Abstract

The resolution of the Shallow-water equations is of practical interest in the study of inundations and often requires very large and dense meshes to accurately simulate river flows. Those large meshes are often decomposed into multiple sub-domains to allow for parallel processing. When such a decomposition process is used in the context of distributed parallel computing, each sub-domain requires an exchange of one or more layers of ghost cells at each time step of the simulation due to the spatial dependency of numerical methods. In the first part of this paper, we show how the domain decomposition and ghost-layer generation process can be performed in a parallel manner for large meshes, and show a new way of storing the resulting sub-domains with all their send/receive information within a single CGNS mesh file.
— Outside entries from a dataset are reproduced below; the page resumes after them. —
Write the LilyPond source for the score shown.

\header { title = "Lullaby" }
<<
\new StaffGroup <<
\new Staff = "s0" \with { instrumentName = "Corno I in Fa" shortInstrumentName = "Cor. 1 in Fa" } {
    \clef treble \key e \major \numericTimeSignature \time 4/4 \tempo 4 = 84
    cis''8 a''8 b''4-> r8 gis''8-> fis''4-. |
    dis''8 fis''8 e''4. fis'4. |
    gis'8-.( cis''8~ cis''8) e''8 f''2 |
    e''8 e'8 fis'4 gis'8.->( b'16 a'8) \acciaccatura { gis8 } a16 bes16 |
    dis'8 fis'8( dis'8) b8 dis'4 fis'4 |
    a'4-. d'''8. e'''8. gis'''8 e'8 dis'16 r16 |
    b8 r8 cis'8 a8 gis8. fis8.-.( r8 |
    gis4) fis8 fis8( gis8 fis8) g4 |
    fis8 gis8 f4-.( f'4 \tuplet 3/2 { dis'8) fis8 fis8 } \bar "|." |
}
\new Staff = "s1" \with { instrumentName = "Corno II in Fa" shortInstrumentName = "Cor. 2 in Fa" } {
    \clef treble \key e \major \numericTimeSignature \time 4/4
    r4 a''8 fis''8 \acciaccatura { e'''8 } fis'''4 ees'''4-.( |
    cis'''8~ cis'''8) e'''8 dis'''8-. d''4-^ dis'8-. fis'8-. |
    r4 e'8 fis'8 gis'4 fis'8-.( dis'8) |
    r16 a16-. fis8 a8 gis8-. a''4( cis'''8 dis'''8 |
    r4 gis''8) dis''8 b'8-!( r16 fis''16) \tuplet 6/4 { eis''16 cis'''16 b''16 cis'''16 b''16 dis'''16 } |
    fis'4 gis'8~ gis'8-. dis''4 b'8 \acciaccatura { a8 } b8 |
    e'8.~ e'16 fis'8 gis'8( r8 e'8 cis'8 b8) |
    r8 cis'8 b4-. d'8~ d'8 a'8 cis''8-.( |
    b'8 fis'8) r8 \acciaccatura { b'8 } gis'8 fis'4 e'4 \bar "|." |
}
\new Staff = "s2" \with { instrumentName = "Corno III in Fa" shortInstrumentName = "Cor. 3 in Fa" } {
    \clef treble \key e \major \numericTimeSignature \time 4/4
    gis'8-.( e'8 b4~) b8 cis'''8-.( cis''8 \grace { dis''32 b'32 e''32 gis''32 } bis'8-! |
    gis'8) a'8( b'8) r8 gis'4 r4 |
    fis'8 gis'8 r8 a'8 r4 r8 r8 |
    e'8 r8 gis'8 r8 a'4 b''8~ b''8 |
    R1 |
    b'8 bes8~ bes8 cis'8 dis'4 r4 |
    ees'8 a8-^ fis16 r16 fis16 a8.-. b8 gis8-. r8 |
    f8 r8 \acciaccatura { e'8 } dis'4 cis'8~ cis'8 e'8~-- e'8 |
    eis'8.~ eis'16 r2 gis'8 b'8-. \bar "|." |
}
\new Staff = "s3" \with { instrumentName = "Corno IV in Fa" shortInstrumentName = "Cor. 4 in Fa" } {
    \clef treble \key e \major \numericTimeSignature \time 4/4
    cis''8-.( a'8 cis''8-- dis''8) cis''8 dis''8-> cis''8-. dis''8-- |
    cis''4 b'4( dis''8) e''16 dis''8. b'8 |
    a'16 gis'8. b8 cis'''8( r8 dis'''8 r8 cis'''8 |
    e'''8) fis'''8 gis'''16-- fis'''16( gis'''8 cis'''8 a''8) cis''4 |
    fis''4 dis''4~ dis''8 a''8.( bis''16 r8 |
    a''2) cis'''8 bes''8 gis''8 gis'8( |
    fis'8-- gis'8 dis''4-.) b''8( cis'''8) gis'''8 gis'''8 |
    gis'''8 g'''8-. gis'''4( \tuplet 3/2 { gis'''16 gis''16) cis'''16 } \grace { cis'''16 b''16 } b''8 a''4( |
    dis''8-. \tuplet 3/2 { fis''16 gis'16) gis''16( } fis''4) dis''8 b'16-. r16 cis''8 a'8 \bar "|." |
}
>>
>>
The performance of the ghost-layer generation process is studied both in terms of time and memory on 2D and 3D meshes containing up to 70 million cells. In the second part of the paper, the program developed in the first part is used to generate the domain decomposition of large meshes of practical interest in the study of natural free surface flows. We use our in-house multi-CPU multi-GPU (MPI+CUDA) solver to show the impact of multiple layers of ghost cells on the execution times of the first-order HLLC, and second-order WAF and MUSCL methods. Finally, the parallel solver is used to perform the second-order resolution on real large-scale meshes of rivers near Montréal, using up to 32 GPUs on meshes of 13 million cells.